First, the images of Callie’s brain activity suggest that dogs mentalize, something that humans do all the time. Essentially, mentalizing is a process of trying to understand the behavior of others in light of their mental state. In other words, creating a theory of mind about some other. Thinking about the other, rather than responding through instincts, in other words.

Another experiment with fMRI showed that Callie and her peer in the pilot studies remembered their humans and connected them with feelings.

The whole purpose of the Dog Project was to understand the dog-human relationship from the dogs’ perspective, and the most important thing that we learned was that dogs’ brains show evidence of a theory of mind for humans. This means that they not only pay attention to what we do but to what we think, and they change their behavior based on what they think we’re thinking. (211)

Berns builds a theory of how dogs and cats threw in their lot with humans thousands of years ago and why the relationship worked. I recommend that you read the last few chapters of the book yourself to discover the intricacies of the theory as I will not do them justice.

I also suggest that researchers who are interested in similar questions follow protocols like those Berns established for the Dog Project. The ethical model is based on protocols for children and other vulnerable humans and gives the dogs just as much opportunity opt out of participation as humans would have. Berns rejected buying dogs bred for research and opted for inviting pet dogs and their humans to join in the fun of trying to answer the big questions of the human-animal relationship. The human handlers taught the dogs to participate using only positive reinforcement. The trainer carefully screened potential dog participants for indication that loud noises, close spaces, and other elements of the research process wouldn’t be too disturbing to them. Dogs who walked voluntarily into the scanner and stayed there got scanned.

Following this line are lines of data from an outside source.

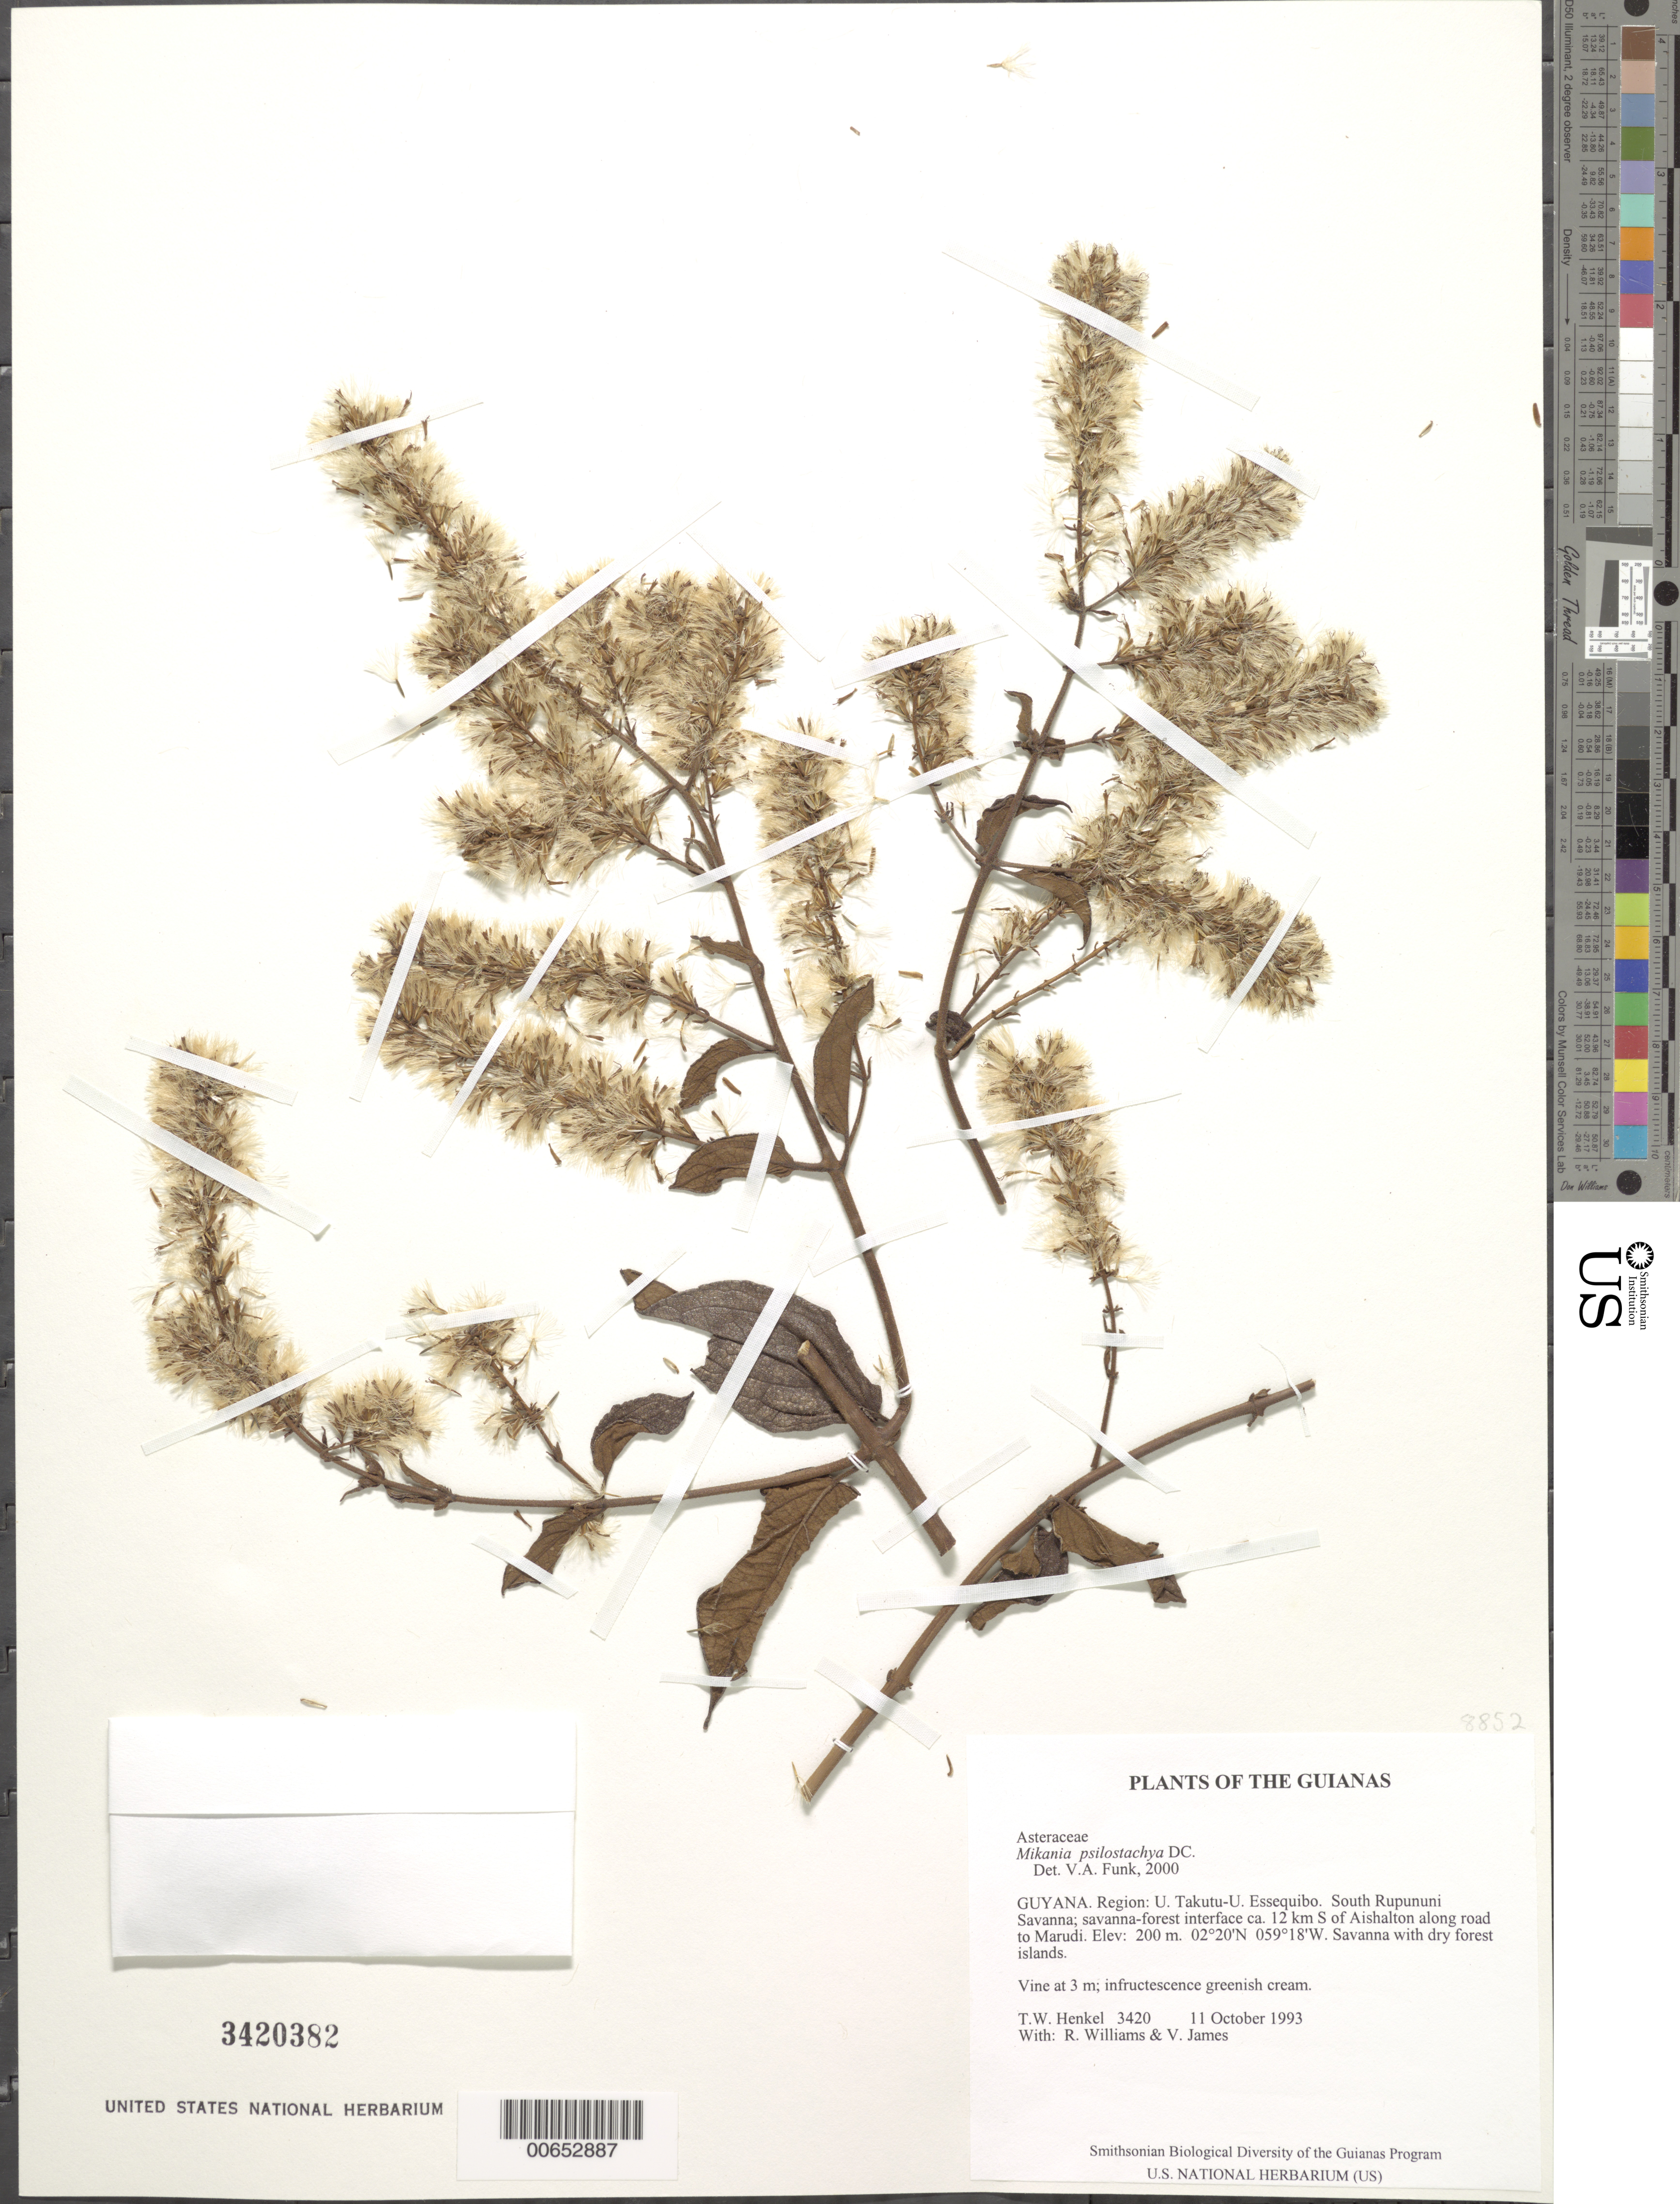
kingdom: Plantae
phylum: Tracheophyta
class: Magnoliopsida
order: Asterales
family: Asteraceae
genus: Mikania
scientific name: Mikania psilostachya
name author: DC.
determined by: Funk, Vicki A., (BOT), Smithsonian Institution - National Museum of Natural History (UNITED STATES)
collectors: T. Henkel, R. Williams & V. James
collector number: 3420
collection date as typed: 11 October 1993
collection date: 1993-10-11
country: Guyana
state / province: U. Takutu-U. Essequibo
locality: South Rupununi Savanna; savanna-forest interface ca. 12 km S of Aishalton along road to Marudi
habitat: Savanna with dry forest islands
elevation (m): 200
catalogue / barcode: US 3420382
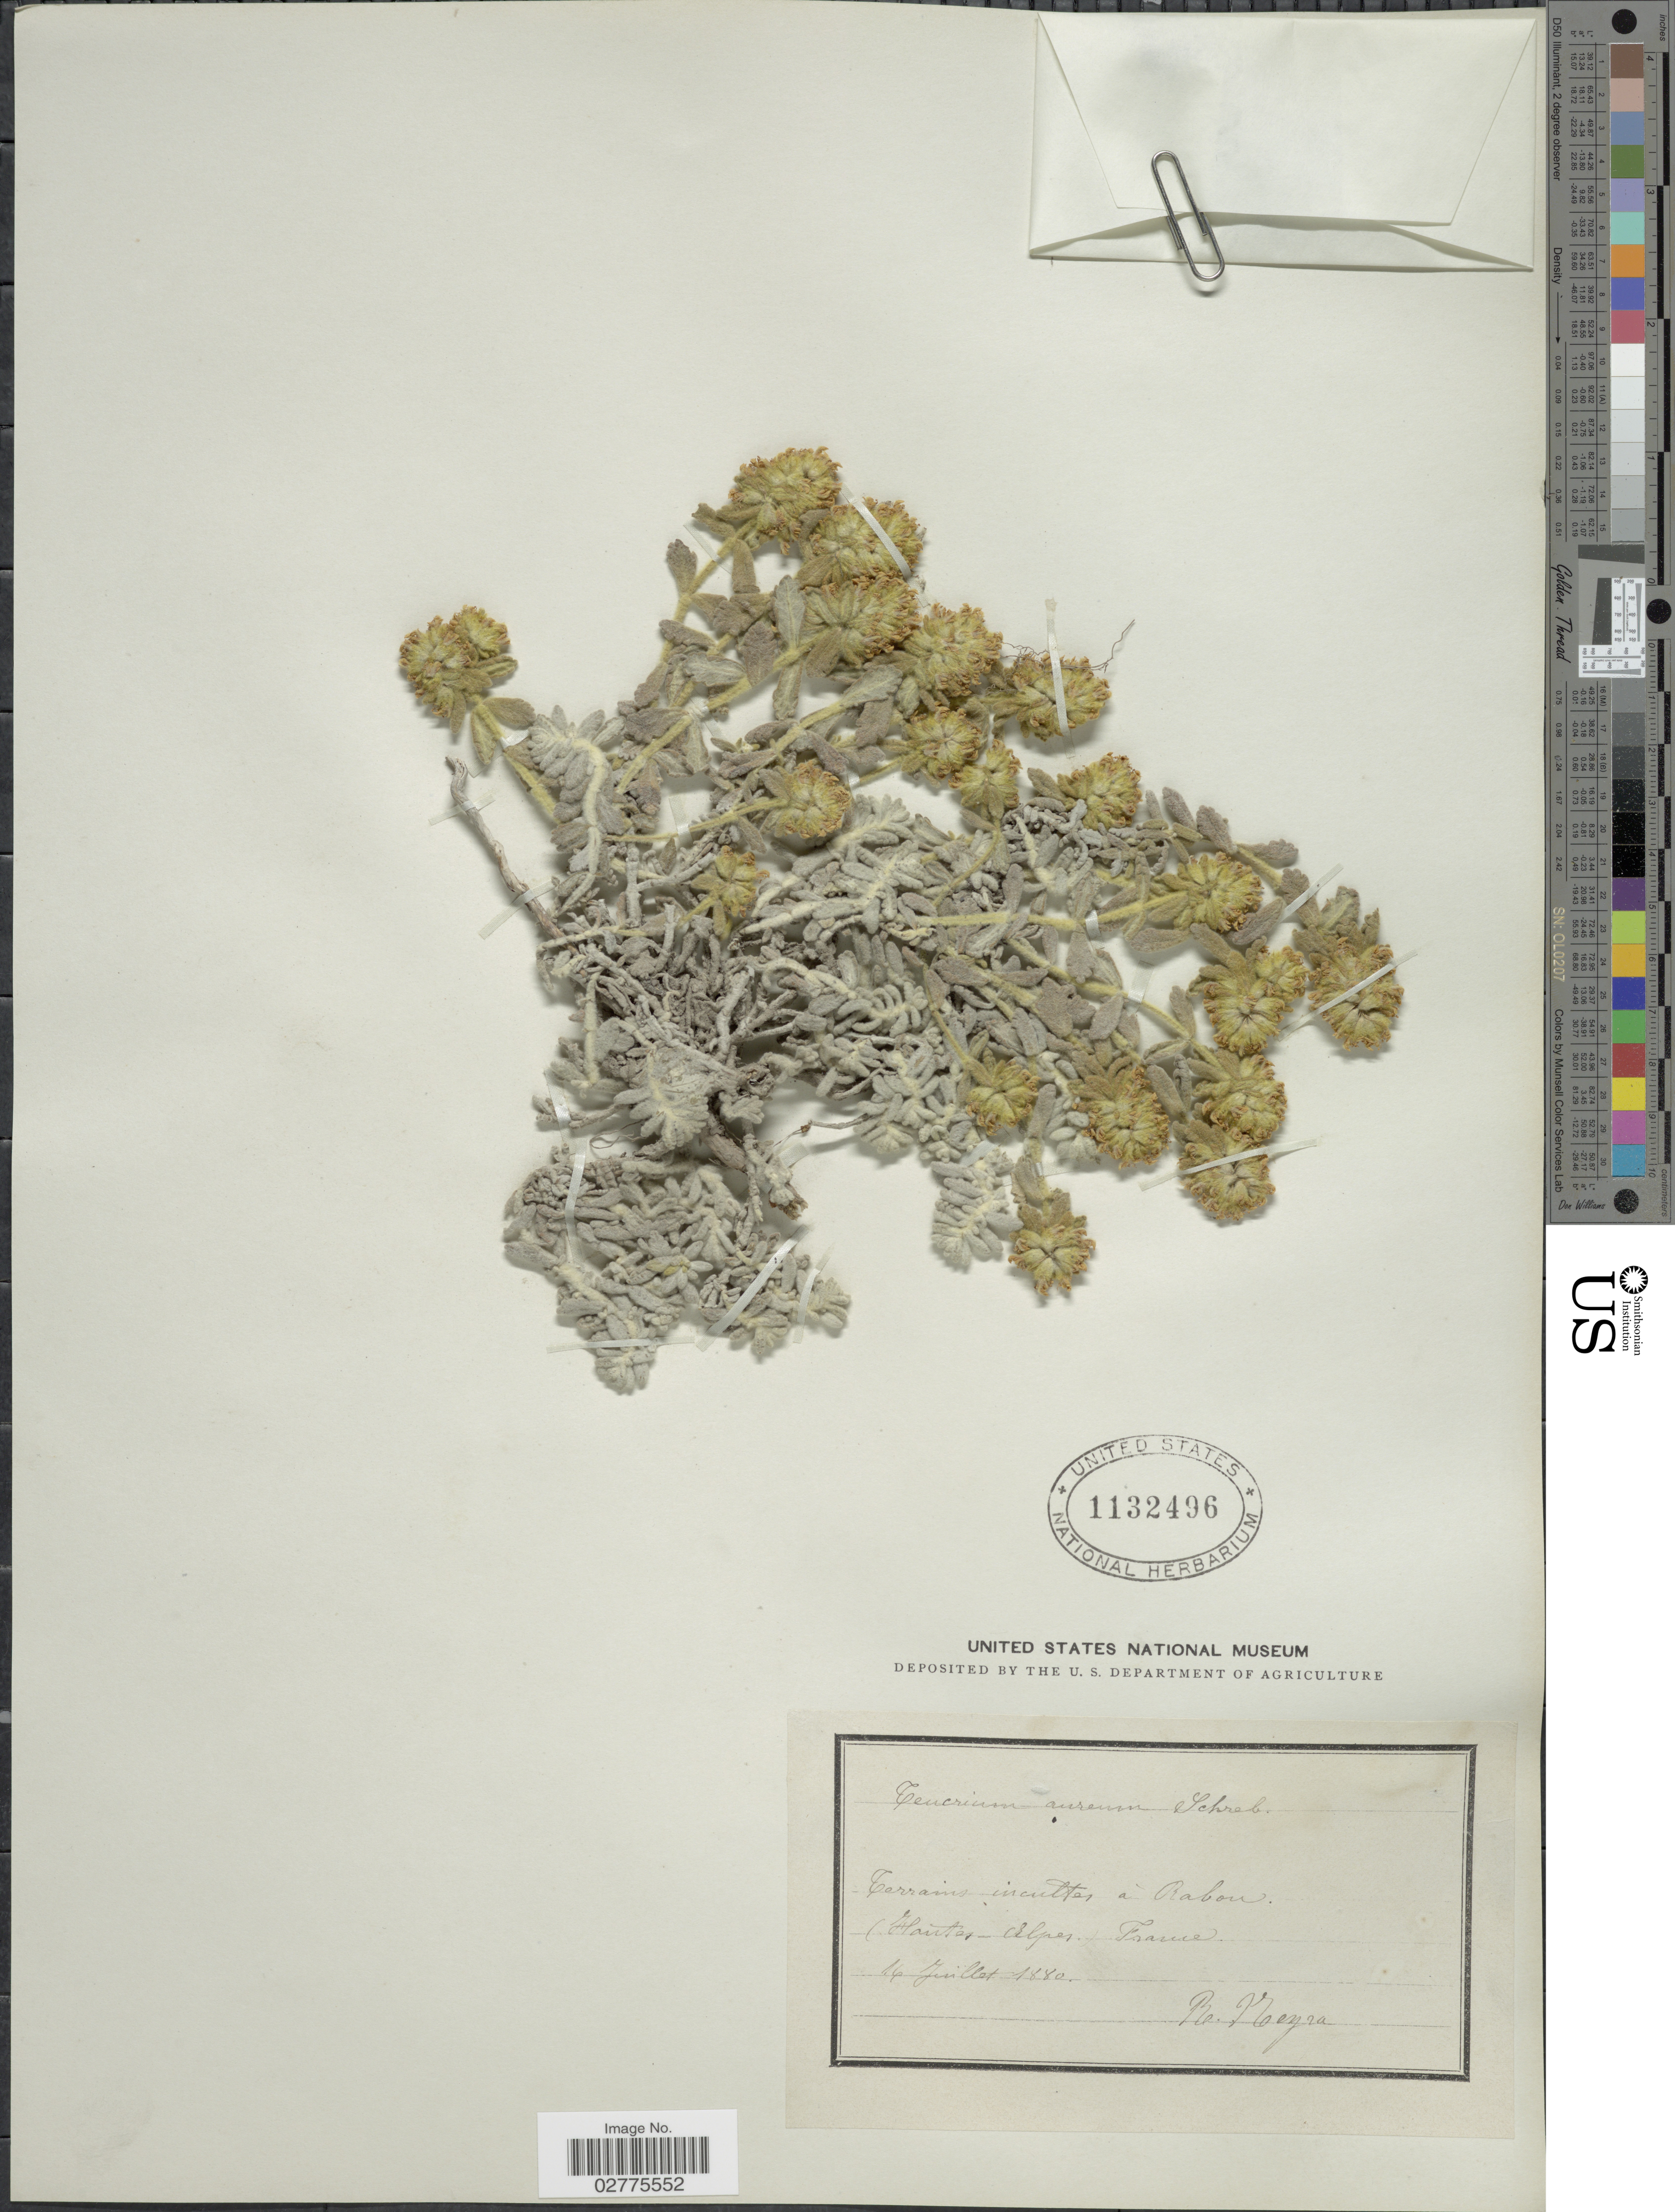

I might have been happier with reading articles in a scholarly journal except for the final chapter when Berns discusses the implications of these findings for the legal status of non-human animals, and other topics that he doesn’t (yet) have enough evidence to get statistically significant results that are required in publications.

Read the beginning of the book to get to know Berns and his dogs. Read the last few chapters to find out what he can say about how dogs think about humans. Chapter 23 goes deep into the loss that humans and dogs feel when one of the family passes on when Callie’s fur sib Lyra loses her battle with a serious illness. I cried for Lyra and the whole family, which is the essential reason that this book will appeal more to most readers than Berns’ scholarly writing will. We want to feel the basic humanity and caninity (or felinity!) in the story.